Daniel McKay, 30, raided a flat in Vallum Place, Gateshead, on the evening of June 30 last year.

McKay loaded up bags of belongings before he was confronted by the occupant, who subsequently escorted the burglar out of the property.

The victim later found cash had been taken from the flat, and reported the incident to police.

Last month (December), McKay’s image was circulated across social media as part of a festive initiative to trace a number of people the Force wanted to speak to in connection with suspected burglary offences.

More than 4,000 people shared the police appeal to locate McKay on Facebook and Twitter, which led to his eventual arrest. He was subsequently charged with burglary and remanded into custody.

Last week (January 16), McKay, of Gateshead, admitted the offence at Newcastle Crown Court and was jailed for 876 days.

Detective Chief Inspector Jonathan Bensley, of Northumbria Police, said: “Even though there was a light-hearted element to our campaign with some well-known Christmas lyrics used in our posts, the message was clear – if you are suspected of committing a crime, we’ll do our best to track you down.

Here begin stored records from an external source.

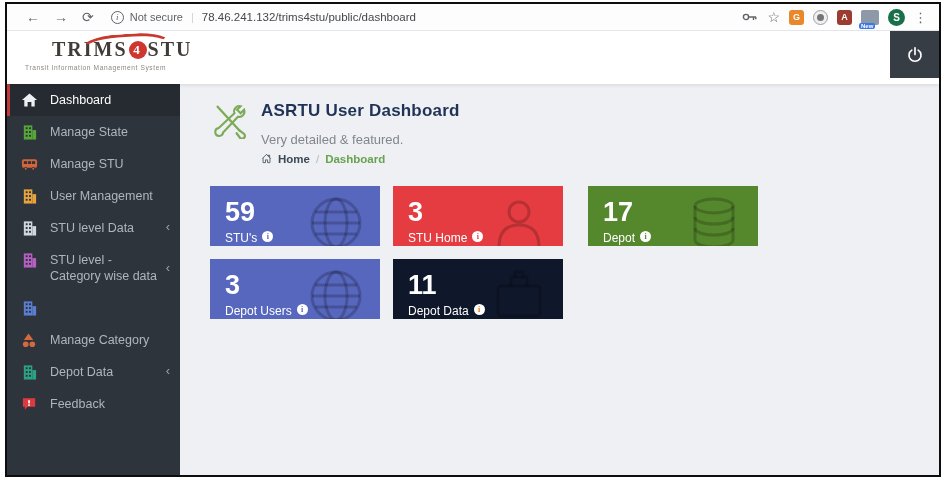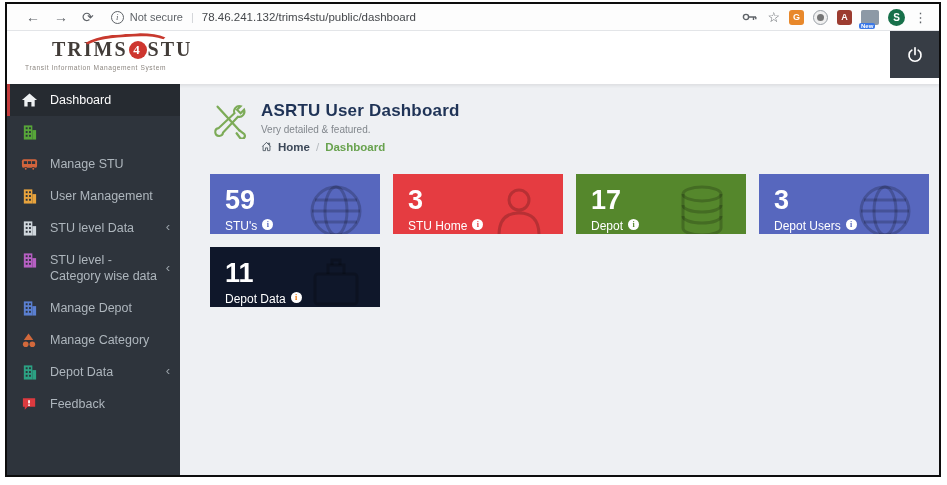--- a/index.html
+++ b/index.html
@@ -37,21 +37,21 @@
   .sidebar { width:173px; background:#2e343c; flex:none; }
   .side-item { display:flex; align-items:flex-start; padding:8px 10px 8px 11px; border-left:3px solid transparent; color:#aeb6bd; font-size:12.5px; cursor:pointer; position:relative; line-height:16px; }
   .side-item.active { background:#262b31; border-left-color:#c23b3b; color:#fdfdfd; }
   .side-ic { width:17px; height:16px; flex:none; margin-right:12px; margin-top:0px; }
   .side-label { flex:1; }
   .chev { color:#9aa2a9; font-size:13px; margin-left:4px; line-height:14px; }
 
   .main { flex:1; padding:17px 0 0 30px; }
   .page-head { display:flex; align-items:flex-start; gap:13px; }
   .head-text .title { font-size:17px; font-weight:bold; color:#1f3356; letter-spacing:.2px; }
-  .head-text .subtitle { font-size:10px; color:#82878d; margin-top:3px; }
+  .head-text .subtitle { font-size:13px; color:#82878d; margin-top:11px; }
   .crumbs { display:flex; align-items:flex-start; gap:6px; margin-top:6px; font-size:11.5px; }
   .crumb-home { color:#3c4858; font-weight:bold; }
   .crumb-sep { color:#b4b9be; }
   .crumb-cur { color:#68a24e; font-weight:bold; }
 
   .cards { display:flex; flex-wrap:wrap; margin-top:21px; width:740px; }
   .card { width:170px; height:60px; margin:0 13px 13px 0; padding:13px 15px; color:#fff; position:relative; cursor:pointer; overflow:hidden; }
   .card .num { font-size:27px; font-weight:bold; line-height:1; }
   .card .lbl-row { display:flex; align-items:flex-start; gap:5px; margin-top:5px; font-size:12px; }
   .i-dot { width:11px; height:11px; background:#fff; border-radius:50%; font-size:8px; font-weight:bold; display:inline-flex; align-items:center; justify-content:center; font-family:"Liberation Serif",serif; }
@@ -124,20 +124,21 @@
             <rect x="12" y="6" width="4" height="10" fill="currentColor"></rect>
             <g fill="#2e343c">
               <rect x="5" y="3" width="2" height="2"></rect>
               <rect x="8.5" y="3" width="2" height="2"></rect>
               <rect x="5" y="7" width="2" height="2"></rect>
               <rect x="8.5" y="7" width="2" height="2"></rect>
               <rect x="5" y="11" width="2" height="2"></rect>
               <rect x="8.5" y="11" width="2" height="2"></rect>
             </g>
           </svg>
+        <span class="side-label">Manage State</span>
       </div>
 
       <div class="side-item">
         <svg class="side-ic" viewBox="0 0 18 16" style="color: rgb(211, 100, 60);">
             <rect x="1" y="3" width="16" height="9" rx="2" fill="currentColor"></rect>
             <g fill="#2e343c">
               <rect x="3" y="5" width="3.4" height="3"></rect>
               <rect x="7.3" y="5" width="3.4" height="3"></rect>
               <rect x="11.6" y="5" width="3.4" height="3"></rect>
               <circle cx="5" cy="13" r="1.8"></circle>
@@ -205,21 +206,20 @@
             <rect x="12" y="6" width="4" height="10" fill="currentColor"></rect>
             <g fill="#2e343c">
               <rect x="5" y="3" width="2" height="2"></rect>
               <rect x="8.5" y="3" width="2" height="2"></rect>
               <rect x="5" y="7" width="2" height="2"></rect>
               <rect x="8.5" y="7" width="2" height="2"></rect>
               <rect x="5" y="11" width="2" height="2"></rect>
               <rect x="8.5" y="11" width="2" height="2"></rect>
             </g>
           </svg>
-        <span class="side-label">Manage Depot</span>
       </div>
 
       <div class="side-item">
         <svg class="side-ic" viewBox="0 0 18 16" style="color: rgb(211, 105, 60);">
             <polygon points="8,1 13,8 3,8" fill="currentColor"></polygon>
             <circle cx="5" cy="12.5" r="3" fill="currentColor"></circle>
             <circle cx="12" cy="12.5" r="3" fill="currentColor"></circle>
           </svg>
         <span class="side-label">Manage Category</span>
       </div>
@@ -302,21 +302,21 @@
               <span class="i-dot" style="color: rgb(229, 60, 65);">i</span>
             </div>
           <svg class="card-big-ic" width="56" height="56" viewBox="0 0 56 56">
               <g fill="none" stroke="rgba(0,0,0,0.20)" stroke-width="3">
                 <circle cx="28" cy="17" r="10"></circle>
                 <path d="M8 52 C8 36 16 30 28 30 C40 30 48 36 48 52"></path>
               </g>
             </svg>
         </div>
 
-        <div class="card" style="background: rgb(85, 135, 44);">
+        <div class="card" style="background: rgb(85, 135, 44); margin-left: 12px;">
           <div class="num">17</div>
           <div class="lbl-row">
               <span>Depot</span>
               <span class="i-dot" style="color: rgb(85, 135, 44);">i</span>
             </div>
           <svg class="card-big-ic" width="56" height="56" viewBox="0 0 56 56">
               <g fill="none" stroke="rgba(0,0,0,0.20)" stroke-width="3">
                 <ellipse cx="28" cy="11" rx="19" ry="7"></ellipse>
                 <path d="M9 11 V45 C9 49 17 52 28 52 C39 52 47 49 47 45 V11"></path>
                 <path d="M9 22 C9 26 17 29 28 29 C39 29 47 26 47 22"></path>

“McKay was the first suspect located and subsequently brought into custody as a result of that campaign, and that was made possible because of the public’s support and information provided to police.

“Today, as a result of the public’s diligence and response, McKay is behind bars.

“Burglary is an incredibly emotive crime that can make families feel frightened and anxious when in their own homes. As a result, we take this type of offence incredibly seriously and it’s important that the public know we are committed to bringing perpetrators to justice.